PASSAGE TO READ>
============

# Springfield XD 40 holster



## Socom (Nov 3, 2005)

Does anyone here carry an xd 40? I just got my cc permit last week and the holster I was planning on using just doesn't sit right for me. I am looking for some kind of belt holster and was hoping to get a few opinions/reviews before wasting more money on another one.

Thanks


----------



## BigV (Nov 11, 2004)

I carry a leather Galco paddle holster with adjustable cant for my Kimber 3", 1911.
My son has an XD 40 and also carries in a leather Galco with adjustable cant.
We both like to adjust our holsters with a slight forward angle to allow for better access to our weapon.

A good heavy, wide belt is the key to comfortable carry. I have been through 3 different holsters before finding the Galco. Although these holsters work great for us, they may not work for everyone.


----------



## Socom (Nov 3, 2005)

Thanks for the reply, I checked them out online, I don't really want to go the paddle holster route, but they did have some nice in the waistband holsters.


----------



## scallop (Apr 1, 2007)

I carry my XD in a Galco SOB (small of back). Wear mine around the right kidney area, very comfortable and accessable and keeps the gun close to my body for good concealability. Quite a few don't like the SOB carry but it works for me.  Like said below a good belt is key, if your belt is not stiff or wide enough it will make the best holster seem like junk.


----------



## auglaizewader (Aug 30, 2007)

A friend of mine carries with a crossbreed and loves it. I have an XD9 and have outer waist band holster by Stoner.

============

GIVEN DATA>
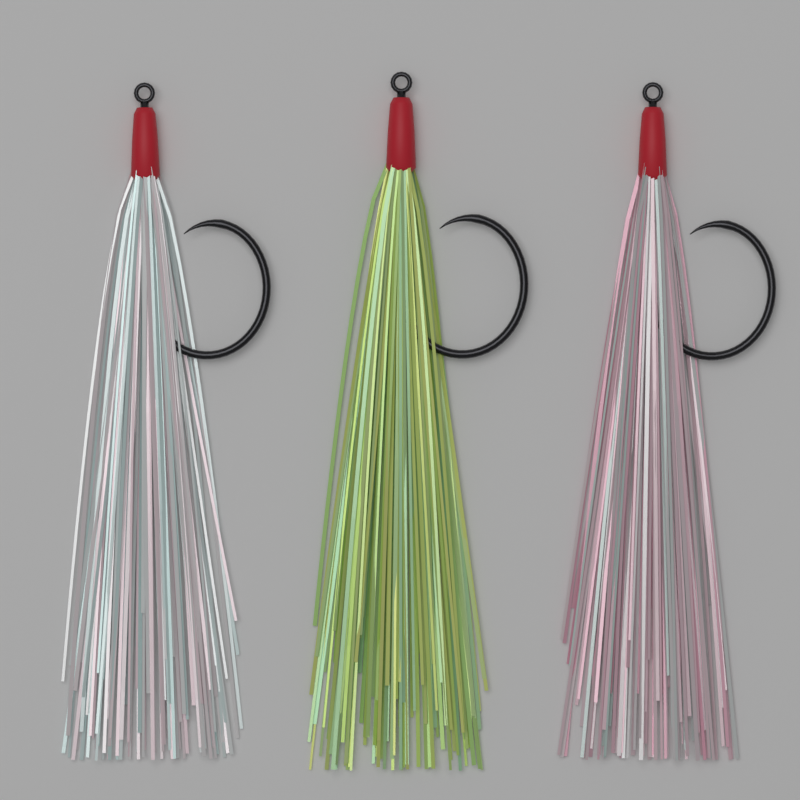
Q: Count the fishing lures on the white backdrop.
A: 3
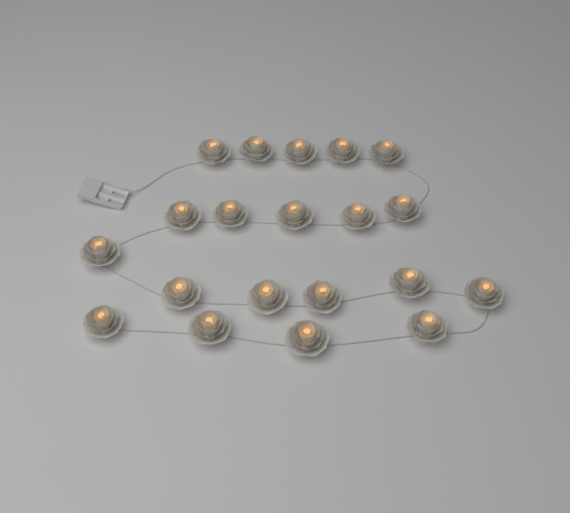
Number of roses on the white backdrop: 20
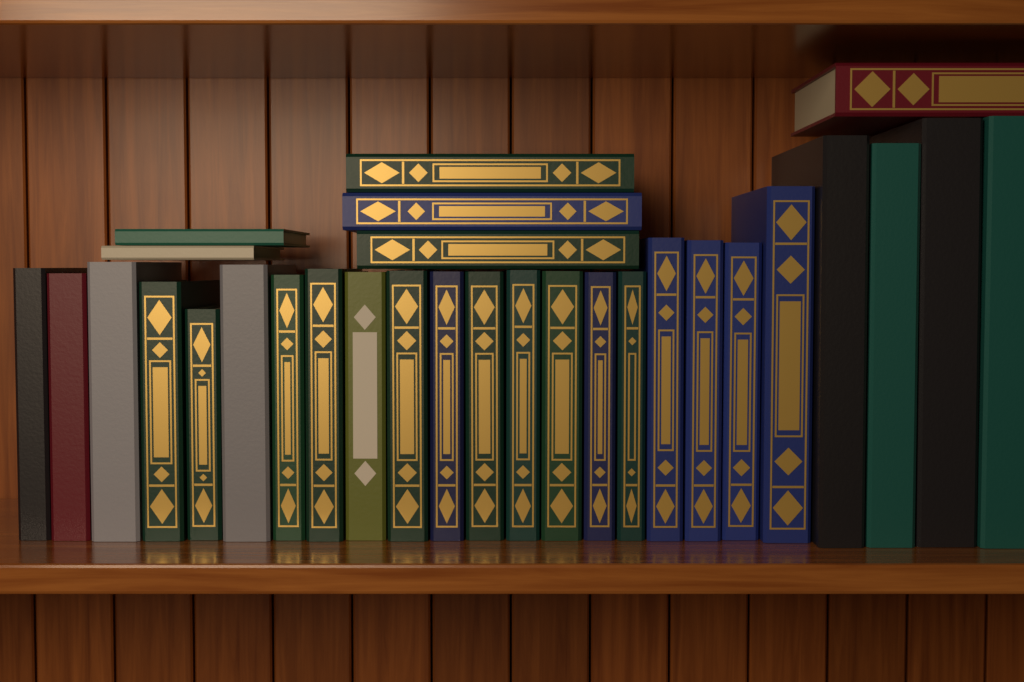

============

WHAT IS ASKED>
1 > In the holster thread, what does BigV name as the key to comfortable carry?
2 > Set down the part of the holster thread starting with "Does anyone here" and going on through "with adjustable cant.", word for word.
This data comes from a source separate from the holster thread.

RESULTS FOR EACH TASK>
1 > A good heavy, wide belt.

2 >
Does anyone here carry an xd 40? I just got my cc permit last week and the holster I was planning on using just doesn't sit right for me. I am looking for some kind of belt holster and was hoping to get a few opinions/reviews before wasting more money on another one.

Thanks


----------



## BigV (Nov 11, 2004)

I carry a leather Galco paddle holster with adjustable cant for my Kimber 3", 1911.
My son has an XD 40 and also carries in a leather Galco with adjustable cant.